[Plain-text document sources]
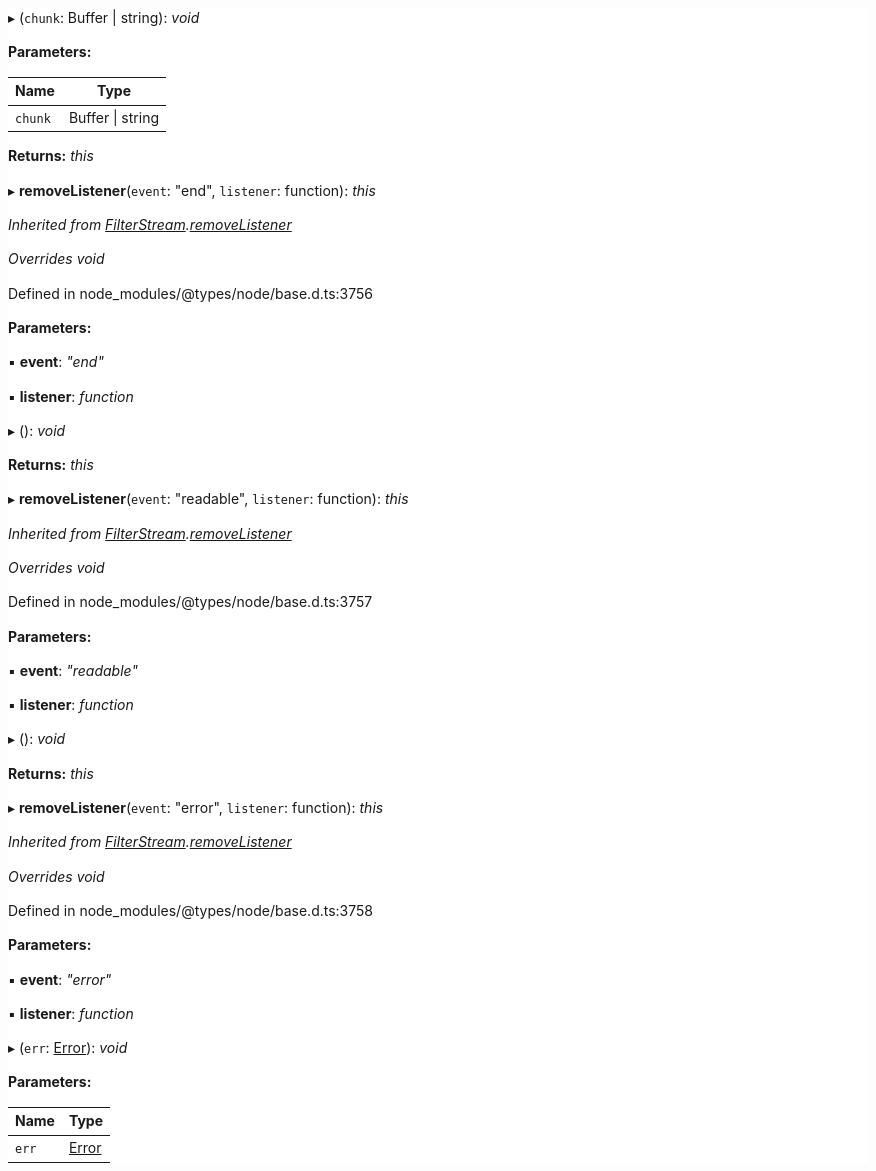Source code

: ▸ (`chunk`: Buffer | string): *void*

**Parameters:**

Name | Type |
------ | ------ |
`chunk` | Buffer &#124; string |

**Returns:** *this*

▸ **removeListener**(`event`: "end", `listener`: function): *this*

*Inherited from [FilterStream](filterstream.md).[removeListener](filterstream.md#removelistener)*

*Overrides void*

Defined in node_modules/@types/node/base.d.ts:3756

**Parameters:**

▪ **event**: *"end"*

▪ **listener**: *function*

▸ (): *void*

**Returns:** *this*

▸ **removeListener**(`event`: "readable", `listener`: function): *this*

*Inherited from [FilterStream](filterstream.md).[removeListener](filterstream.md#removelistener)*

*Overrides void*

Defined in node_modules/@types/node/base.d.ts:3757

**Parameters:**

▪ **event**: *"readable"*

▪ **listener**: *function*

▸ (): *void*

**Returns:** *this*

▸ **removeListener**(`event`: "error", `listener`: function): *this*

*Inherited from [FilterStream](filterstream.md).[removeListener](filterstream.md#removelistener)*

*Overrides void*

Defined in node_modules/@types/node/base.d.ts:3758

**Parameters:**

▪ **event**: *"error"*

▪ **listener**: *function*

▸ (`err`: [Error](readrangeerror.md#static-error)): *void*

**Parameters:**

Name | Type |
------ | ------ |
`err` | [Error](readrangeerror.md#static-error) |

■ YOUR ASSIGNMENT
Return every line in the rows above that contains the string "Buffer".

■ TASK ANSWER
: ▸ (`chunk`: Buffer | string): *void*
`chunk` | Buffer &#124; string |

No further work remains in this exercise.